The abuse I get from supporters of the council, or from some councillors themselves is amazing! Think of all the nasty things you could say about 'hedges' and you've got some idea of the rubbish that gets sent in to the papers slagging me off. It is nasty and it is personal. Do I care? I did when I read the first one. It upset me a lot - mainly that someone could be so petty-minded not to see the big picture. Now I just shrug, and use it to frame a witty, sarky, put-down 'reply'. Hey, if they give me the oxygen of publicity, I'll take it. If I'm being criticised, then I'm rattling cages, and that is good.

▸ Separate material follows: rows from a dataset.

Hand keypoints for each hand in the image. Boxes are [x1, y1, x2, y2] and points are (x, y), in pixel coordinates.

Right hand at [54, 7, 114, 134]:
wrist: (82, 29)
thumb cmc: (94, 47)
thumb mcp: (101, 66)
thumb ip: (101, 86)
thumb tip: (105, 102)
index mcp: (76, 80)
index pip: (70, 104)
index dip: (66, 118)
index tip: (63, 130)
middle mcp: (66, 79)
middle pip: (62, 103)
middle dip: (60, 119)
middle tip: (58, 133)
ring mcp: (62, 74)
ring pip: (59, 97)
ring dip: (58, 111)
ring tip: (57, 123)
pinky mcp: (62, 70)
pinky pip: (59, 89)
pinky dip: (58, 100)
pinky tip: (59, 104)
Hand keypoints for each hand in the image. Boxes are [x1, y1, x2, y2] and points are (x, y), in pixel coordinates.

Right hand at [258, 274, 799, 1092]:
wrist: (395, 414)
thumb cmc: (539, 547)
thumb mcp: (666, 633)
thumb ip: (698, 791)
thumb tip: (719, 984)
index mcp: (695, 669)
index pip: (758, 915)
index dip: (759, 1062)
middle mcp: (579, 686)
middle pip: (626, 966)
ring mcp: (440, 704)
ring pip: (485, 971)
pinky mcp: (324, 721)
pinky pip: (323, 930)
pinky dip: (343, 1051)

So as an activist, and as I writer, I will get criticised, constructively or not. If  I can't handle it, then I shouldn't put myself out there. But I will, and so will you, because we just love what we are doing, and we want to share it with others. Besides for every put-down, there is someone who appreciates our efforts and gives us the sweet honey of praise.

The other point I want to make is that I am a published writer. So are many of you. But equally, many others are not. Sometimes we forget that there are thousands of our fellow scribes who have never had anything published ever, let alone reviewed.

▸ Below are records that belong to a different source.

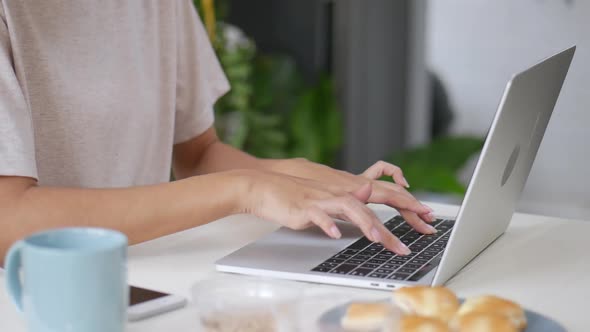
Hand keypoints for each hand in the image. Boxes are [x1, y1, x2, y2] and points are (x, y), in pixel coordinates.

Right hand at [268, 159, 436, 234]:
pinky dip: (327, 224)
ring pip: (350, 208)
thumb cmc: (296, 194)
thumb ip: (347, 197)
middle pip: (373, 205)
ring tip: (378, 240)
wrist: (266, 186)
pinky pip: (319, 215)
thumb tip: (365, 197)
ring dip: (366, 224)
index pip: (384, 195)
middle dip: (393, 222)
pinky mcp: (305, 206)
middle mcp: (339, 191)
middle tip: (407, 244)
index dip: (406, 205)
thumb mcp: (326, 195)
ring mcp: (322, 199)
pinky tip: (334, 234)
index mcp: (347, 189)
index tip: (426, 219)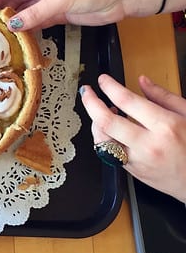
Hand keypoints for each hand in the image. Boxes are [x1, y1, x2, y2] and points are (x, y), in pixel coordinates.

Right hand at [0, 0, 139, 30]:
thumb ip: (35, 13)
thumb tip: (12, 25)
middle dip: (6, 10)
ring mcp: (53, 1)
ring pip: (29, 11)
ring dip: (19, 21)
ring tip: (3, 35)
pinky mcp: (62, 14)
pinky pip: (41, 21)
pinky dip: (32, 28)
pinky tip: (22, 37)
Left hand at [81, 74, 185, 201]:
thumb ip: (163, 96)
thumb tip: (142, 81)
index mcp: (165, 126)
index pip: (128, 102)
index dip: (110, 87)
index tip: (103, 80)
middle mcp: (149, 145)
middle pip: (107, 122)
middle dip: (91, 103)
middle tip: (86, 92)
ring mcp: (138, 161)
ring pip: (102, 140)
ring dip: (95, 122)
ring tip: (100, 110)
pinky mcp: (132, 172)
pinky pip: (108, 153)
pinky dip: (103, 137)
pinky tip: (109, 128)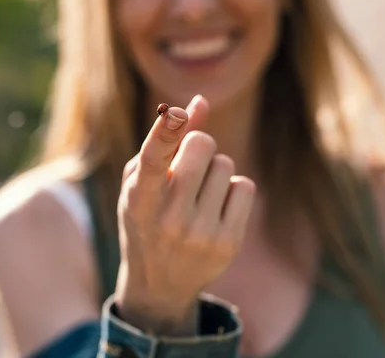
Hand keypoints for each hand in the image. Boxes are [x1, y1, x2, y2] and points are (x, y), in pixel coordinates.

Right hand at [115, 95, 254, 335]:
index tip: (174, 114)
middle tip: (188, 165)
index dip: (165, 133)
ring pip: (225, 165)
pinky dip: (232, 190)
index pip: (153, 160)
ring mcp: (201, 233)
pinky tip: (216, 209)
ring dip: (214, 171)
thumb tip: (202, 102)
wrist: (159, 283)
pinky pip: (245, 187)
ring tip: (198, 196)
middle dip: (198, 144)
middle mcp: (169, 218)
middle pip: (203, 145)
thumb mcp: (143, 182)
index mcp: (140, 200)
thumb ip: (167, 141)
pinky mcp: (228, 243)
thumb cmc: (148, 218)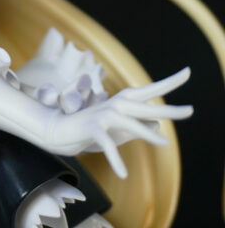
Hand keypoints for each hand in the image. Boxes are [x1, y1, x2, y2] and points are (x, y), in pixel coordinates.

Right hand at [46, 67, 192, 177]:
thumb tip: (158, 126)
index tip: (188, 72)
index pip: (149, 91)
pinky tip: (123, 174)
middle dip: (168, 109)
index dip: (168, 82)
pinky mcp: (91, 128)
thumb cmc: (88, 130)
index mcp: (121, 103)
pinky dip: (115, 160)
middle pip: (144, 106)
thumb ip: (138, 128)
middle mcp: (114, 105)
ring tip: (164, 145)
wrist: (56, 130)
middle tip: (190, 111)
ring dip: (146, 134)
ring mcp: (102, 115)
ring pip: (128, 123)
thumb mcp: (117, 131)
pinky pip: (106, 145)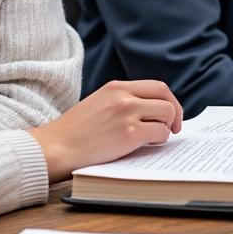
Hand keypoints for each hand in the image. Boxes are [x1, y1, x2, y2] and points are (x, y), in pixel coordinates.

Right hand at [27, 80, 181, 182]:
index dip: (169, 100)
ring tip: (154, 139)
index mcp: (116, 87)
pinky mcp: (129, 134)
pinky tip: (147, 145)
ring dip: (166, 128)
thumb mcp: (98, 103)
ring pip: (166, 114)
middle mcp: (124, 96)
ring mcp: (127, 114)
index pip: (156, 86)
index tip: (169, 113)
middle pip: (166, 96)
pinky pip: (160, 133)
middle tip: (174, 127)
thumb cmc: (75, 132)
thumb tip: (150, 110)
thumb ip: (121, 101)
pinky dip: (159, 140)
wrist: (56, 147)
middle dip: (175, 112)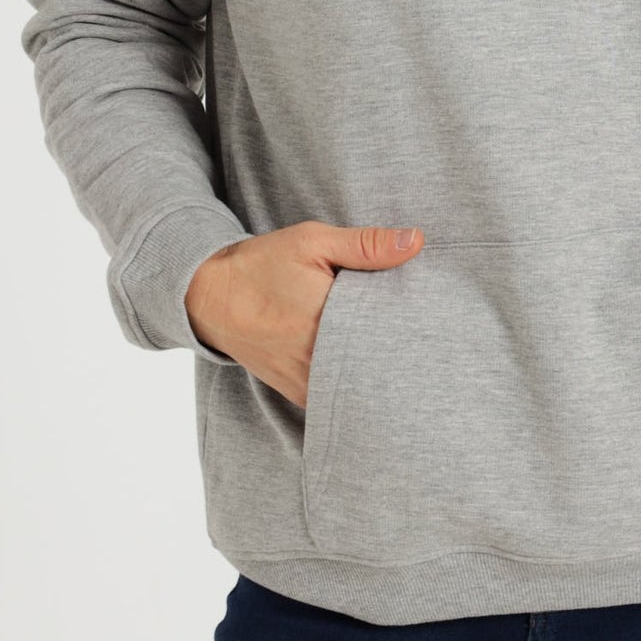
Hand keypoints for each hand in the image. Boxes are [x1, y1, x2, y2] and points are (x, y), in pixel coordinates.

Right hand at [186, 220, 424, 403]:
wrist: (211, 297)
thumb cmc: (263, 264)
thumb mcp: (313, 242)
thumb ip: (367, 245)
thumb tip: (417, 242)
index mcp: (325, 321)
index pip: (388, 331)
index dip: (412, 324)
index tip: (429, 313)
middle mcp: (316, 361)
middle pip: (378, 364)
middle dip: (399, 349)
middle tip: (423, 332)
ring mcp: (307, 383)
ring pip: (360, 387)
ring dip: (377, 370)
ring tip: (401, 352)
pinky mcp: (299, 394)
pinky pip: (338, 398)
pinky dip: (355, 384)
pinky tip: (368, 366)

We are so lucky to be at that stage where our books are bought and read. I keep all my rejection letters, because it is good to remind myself of the journey I have been on to get here. So I thought I'd end this blog by sharing one little gem of a letter. It's from a very well known literary agency, and runs thus:

'' I am very selective in the clients that I take on and I was not sufficiently enthusiastic about your work to be able to offer to handle it.''

The 'work' in question was a teen novel called 'Jigsaw', which was eventually taken by OUP, went up for 2 awards and was on the Carnegie long-list. Gentle blog-readers, I rest my case.

Sunday 1 July 2012

The Lonely Art of the Lonely Heart

So I'm idling through the Guardian's 'Soulmates' column, as you do because it has good adjectives, and I am struck by the number of ladies and gentlemen who are looking for lurve - or possibly romance, friendship, affection, a good time, adventure, passion or felicity (yup, copied that last from someone's ad.)

Which makes me think that nothing really changes, does it? I have just finished reading a brilliant book called Shapely Ankle Preferr'd  by Francesca Beauman. It is the history of the Lonely Hearts Ad from 1695 -2010. Yes, that is not a typo!

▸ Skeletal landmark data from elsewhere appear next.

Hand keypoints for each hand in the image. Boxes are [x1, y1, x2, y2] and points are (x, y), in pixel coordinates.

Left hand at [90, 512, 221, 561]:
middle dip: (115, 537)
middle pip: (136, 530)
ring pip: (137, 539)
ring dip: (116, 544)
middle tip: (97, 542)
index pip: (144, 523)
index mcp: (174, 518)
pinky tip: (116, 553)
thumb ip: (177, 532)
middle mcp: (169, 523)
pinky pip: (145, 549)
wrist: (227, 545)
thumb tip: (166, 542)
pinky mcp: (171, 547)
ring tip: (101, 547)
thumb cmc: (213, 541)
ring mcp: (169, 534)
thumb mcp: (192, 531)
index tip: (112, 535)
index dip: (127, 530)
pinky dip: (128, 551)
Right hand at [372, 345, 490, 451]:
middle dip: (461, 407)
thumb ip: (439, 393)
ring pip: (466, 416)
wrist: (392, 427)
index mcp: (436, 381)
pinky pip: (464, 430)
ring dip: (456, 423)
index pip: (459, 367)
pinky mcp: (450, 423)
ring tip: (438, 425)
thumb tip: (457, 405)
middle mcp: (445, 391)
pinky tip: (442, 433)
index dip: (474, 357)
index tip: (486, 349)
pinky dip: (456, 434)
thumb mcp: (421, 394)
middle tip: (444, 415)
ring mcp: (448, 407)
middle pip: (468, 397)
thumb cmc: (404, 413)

Admittedly I know I am lucky, in that Beloved Husband and I have been married for 37 years come this September, and although those of you who know us well would say that in our case it is definitely Mr Chalk wed Ms Cheese, we go along amicably and are looking forward to growing even older together. We still make each other laugh. A lot. In his case, every time I open my mouth and say something about football.

Others do not have such good fortune. 'Good fortune' being the critical attribute. To snare Mr Right in the 17th century, it was not so much GSOH as ''Comeliness, Prudence, and 5 or 600l. in Money, Land or Joynture'' that would guarantee you an admirer quicker than you could say knife. Or wife.

By the 1700's, there were fifty-three newspapers all containing lonely heart ads of one sort or another. I was fairly gobsmacked at the audacity of one advertiser who wrote: ''A young man wants a wife with two or three hundred pounds; or the money will do without the wife - whoever will advance it shall have 5%'' (Daily Advertiser 1759) Not for nothing did Jane Austen pen those famous words at the beginning of Pride and Prejudice that: '...a young man in possession of a good fortune ... must be in want of a wife.'

In a way, I guess we are more fortunate (sic) in that money does not feature quite so prominently in today's search for love, though I'm sure it lurks behind the scene, gurning happily. Even so, it is sad that in our digital, well connected age, when we are all supposed to be only 6 steps away from each other (or possibly 6 feet away from the nearest rat, can't remember, but maybe not inapposite, given the topic) that there are still so many lonely folk around.

And oh my! So many over 60's! Maybe I'll hang on to Beloved Husband for a bit longer. I can't see anyone going for: Totally batty writer (62), likes cake, cats, 2CV's and prosecco. Knows absolutely zip about football ...  can you?